▼▼▼

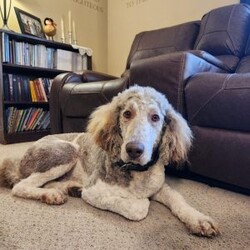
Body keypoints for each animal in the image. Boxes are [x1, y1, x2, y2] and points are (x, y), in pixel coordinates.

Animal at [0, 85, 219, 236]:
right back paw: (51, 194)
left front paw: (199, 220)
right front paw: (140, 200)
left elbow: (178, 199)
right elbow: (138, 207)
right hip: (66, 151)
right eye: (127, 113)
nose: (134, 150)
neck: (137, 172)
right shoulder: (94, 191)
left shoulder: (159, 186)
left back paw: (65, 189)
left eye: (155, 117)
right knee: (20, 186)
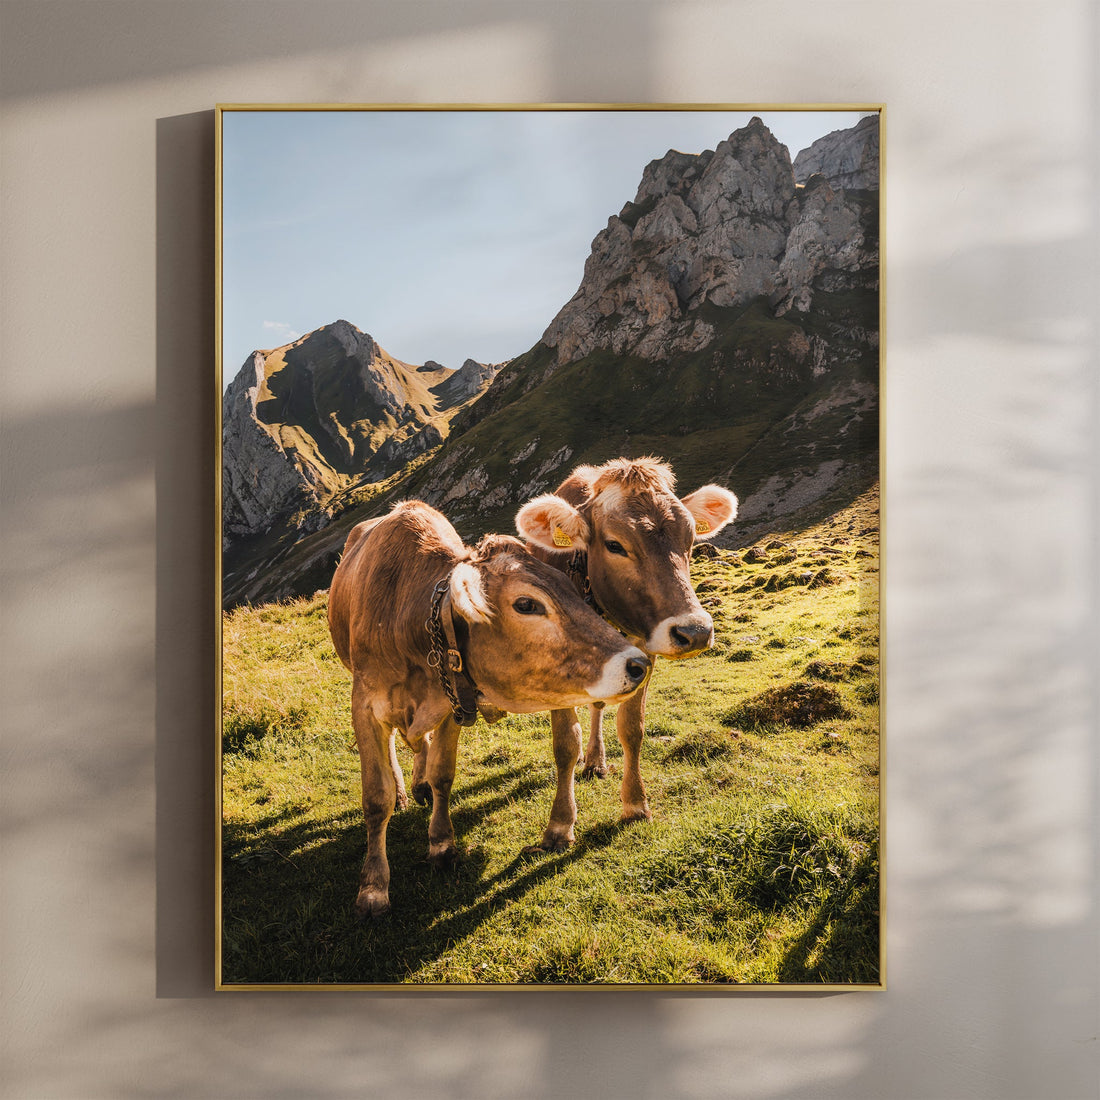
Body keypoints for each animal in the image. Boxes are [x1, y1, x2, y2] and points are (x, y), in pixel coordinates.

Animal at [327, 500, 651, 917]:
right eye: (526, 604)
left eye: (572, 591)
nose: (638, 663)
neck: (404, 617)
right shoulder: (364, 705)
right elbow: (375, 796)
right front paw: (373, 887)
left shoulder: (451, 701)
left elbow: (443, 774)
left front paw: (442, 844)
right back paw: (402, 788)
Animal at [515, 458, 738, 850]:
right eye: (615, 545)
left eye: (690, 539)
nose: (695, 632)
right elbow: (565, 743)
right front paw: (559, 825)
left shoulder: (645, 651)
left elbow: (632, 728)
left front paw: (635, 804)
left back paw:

▲▲▲

● **Directions**
The line with "right back paw: (402, 788)" through the last line of the data: write these out exactly, and no others.

● **The completed task**
right back paw: (402, 788)
Animal at [515, 458, 738, 850]:
right eye: (615, 545)
left eye: (690, 539)
nose: (695, 632)
right elbow: (565, 743)
right front paw: (559, 825)
left shoulder: (645, 651)
left elbow: (632, 728)
left front paw: (635, 804)
left back paw:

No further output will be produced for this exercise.